Dataset entries →
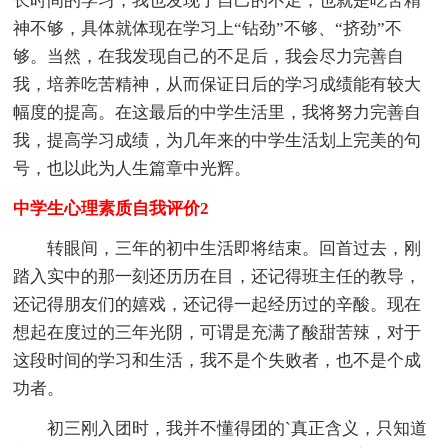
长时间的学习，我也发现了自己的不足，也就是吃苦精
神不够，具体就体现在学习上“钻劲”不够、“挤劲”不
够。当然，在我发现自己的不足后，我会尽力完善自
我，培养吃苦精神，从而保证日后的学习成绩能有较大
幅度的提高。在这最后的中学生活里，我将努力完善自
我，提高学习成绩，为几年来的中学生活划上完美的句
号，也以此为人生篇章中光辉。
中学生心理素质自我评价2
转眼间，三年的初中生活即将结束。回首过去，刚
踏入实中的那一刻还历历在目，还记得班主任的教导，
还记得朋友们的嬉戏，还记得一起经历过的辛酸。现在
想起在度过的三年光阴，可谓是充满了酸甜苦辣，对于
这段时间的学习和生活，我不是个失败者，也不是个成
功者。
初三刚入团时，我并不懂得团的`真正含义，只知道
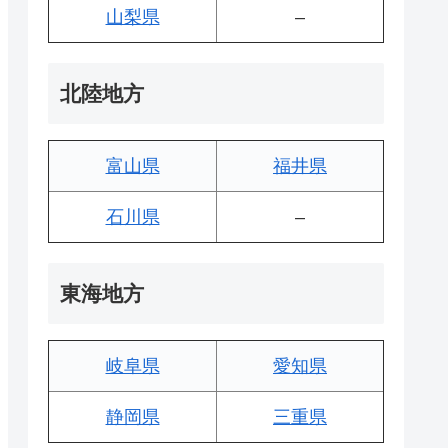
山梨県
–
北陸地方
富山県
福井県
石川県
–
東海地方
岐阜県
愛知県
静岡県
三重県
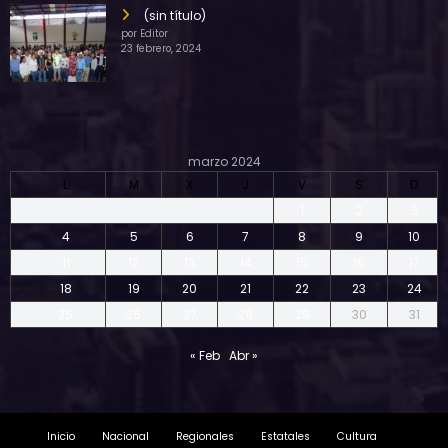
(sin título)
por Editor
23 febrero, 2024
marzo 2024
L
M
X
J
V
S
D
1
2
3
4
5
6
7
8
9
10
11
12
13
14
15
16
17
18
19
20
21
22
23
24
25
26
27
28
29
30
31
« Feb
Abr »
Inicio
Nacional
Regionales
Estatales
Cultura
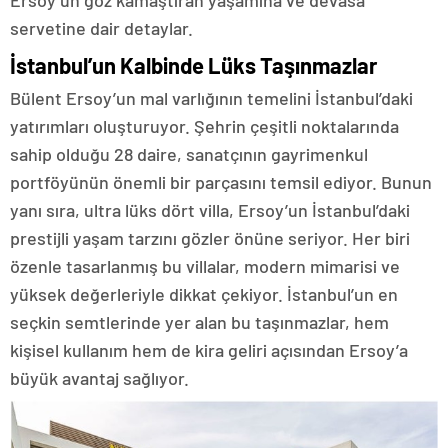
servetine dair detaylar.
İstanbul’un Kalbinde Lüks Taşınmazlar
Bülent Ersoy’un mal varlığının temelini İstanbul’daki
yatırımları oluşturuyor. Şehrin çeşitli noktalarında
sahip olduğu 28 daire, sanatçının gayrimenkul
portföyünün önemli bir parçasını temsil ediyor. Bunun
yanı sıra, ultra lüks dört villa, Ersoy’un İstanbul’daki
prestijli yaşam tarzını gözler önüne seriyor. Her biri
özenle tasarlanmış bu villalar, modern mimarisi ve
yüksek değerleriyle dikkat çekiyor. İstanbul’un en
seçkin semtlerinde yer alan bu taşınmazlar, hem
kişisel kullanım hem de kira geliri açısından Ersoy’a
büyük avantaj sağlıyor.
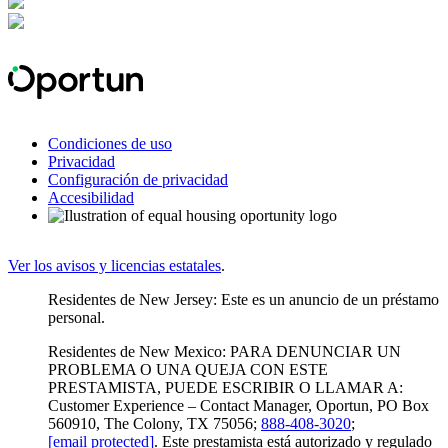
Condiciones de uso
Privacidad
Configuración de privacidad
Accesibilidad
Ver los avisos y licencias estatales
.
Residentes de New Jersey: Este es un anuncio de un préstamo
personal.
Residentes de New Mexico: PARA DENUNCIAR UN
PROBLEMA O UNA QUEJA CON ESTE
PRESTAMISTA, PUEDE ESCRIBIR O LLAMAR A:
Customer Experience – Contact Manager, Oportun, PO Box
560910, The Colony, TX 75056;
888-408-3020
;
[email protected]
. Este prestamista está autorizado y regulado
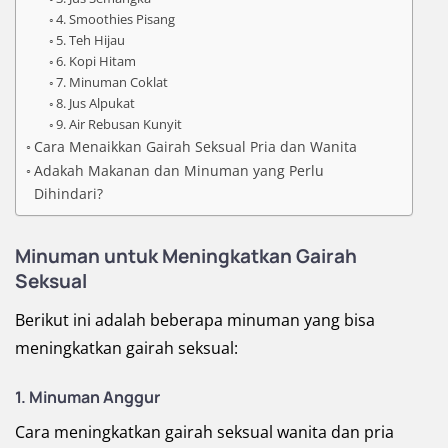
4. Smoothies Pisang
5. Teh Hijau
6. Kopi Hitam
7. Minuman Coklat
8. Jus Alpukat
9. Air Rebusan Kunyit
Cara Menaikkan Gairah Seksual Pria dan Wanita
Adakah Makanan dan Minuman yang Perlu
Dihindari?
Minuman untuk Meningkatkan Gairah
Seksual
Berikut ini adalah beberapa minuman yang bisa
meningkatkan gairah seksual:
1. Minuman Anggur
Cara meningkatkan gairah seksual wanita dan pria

What the exercise asks →
Set down the records above exactly, leaving out pictures.

Your response →
长时间的学习，我也发现了自己的不足，也就是吃苦精
神不够，具体就体现在学习上“钻劲”不够、“挤劲”不
够。当然，在我发现自己的不足后，我会尽力完善自
我，培养吃苦精神，从而保证日后的学习成绩能有较大
幅度的提高。在这最后的中学生活里，我将努力完善自
我，提高学习成绩，为几年来的中学生活划上完美的句
号，也以此为人生篇章中光辉。
中学生心理素质自我评价2
转眼间，三年的初中生活即将结束。回首过去，刚
踏入实中的那一刻还历历在目，还记得班主任的教导，
还记得朋友们的嬉戏，还记得一起经历过的辛酸。现在
想起在度过的三年光阴，可谓是充满了酸甜苦辣，对于
这段时间的学习和生活，我不是个失败者，也不是个成
功者。
初三刚入团时，我并不懂得团的`真正含义，只知道
山梨県
–
北陸地方
富山県
福井県
石川県
–
東海地方
岐阜県
愛知県
静岡県
三重県
(sin título)
por Editor
23 febrero, 2024
marzo 2024
L
M
X
J
V
S
D
1
2
3
4
5
6
7
8
9
10
11
12
13
14
15
16
17
18
19
20
21
22
23
24
25
26
27
28
29
30
31
« Feb
Abr »
Inicio
Nacional
Regionales
Estatales
Cultura
servetine dair detaylar.
İstanbul’un Kalbinde Lüks Taşınmazlar
Bülent Ersoy’un mal varlığının temelini İstanbul’daki
yatırımları oluşturuyor. Şehrin çeşitli noktalarında
sahip olduğu 28 daire, sanatçının gayrimenkul
portföyünün önemli bir parçasını temsil ediyor. Bunun
yanı sıra, ultra lüks dört villa, Ersoy’un İstanbul’daki
prestijli yaşam tarzını gözler önüne seriyor. Her biri
özenle tasarlanmış bu villalar, modern mimarisi ve
yüksek değerleriyle dikkat çekiyor. İstanbul’un en
seçkin semtlerinde yer alan bu taşınmazlar, hem
kişisel kullanım hem de kira geliri açısından Ersoy’a
büyük avantaj sağlıyor.
Condiciones de uso
Privacidad
Configuración de privacidad
Accesibilidad
Ver los avisos y licencias estatales
.
Residentes de New Jersey: Este es un anuncio de un préstamo
personal.
Residentes de New Mexico: PARA DENUNCIAR UN
PROBLEMA O UNA QUEJA CON ESTE
PRESTAMISTA, PUEDE ESCRIBIR O LLAMAR A:
Customer Experience – Contact Manager, Oportun, PO Box
560910, The Colony, TX 75056;
888-408-3020
;
[email protected]
. Este prestamista está autorizado y regulado
4. Smoothies Pisang
5. Teh Hijau
6. Kopi Hitam
7. Minuman Coklat
8. Jus Alpukat
9. Air Rebusan Kunyit
Cara Menaikkan Gairah Seksual Pria dan Wanita
Adakah Makanan dan Minuman yang Perlu
Dihindari?
Minuman untuk Meningkatkan Gairah
Seksual
Berikut ini adalah beberapa minuman yang bisa
meningkatkan gairah seksual:
1. Minuman Anggur
Cara meningkatkan gairah seksual wanita dan pria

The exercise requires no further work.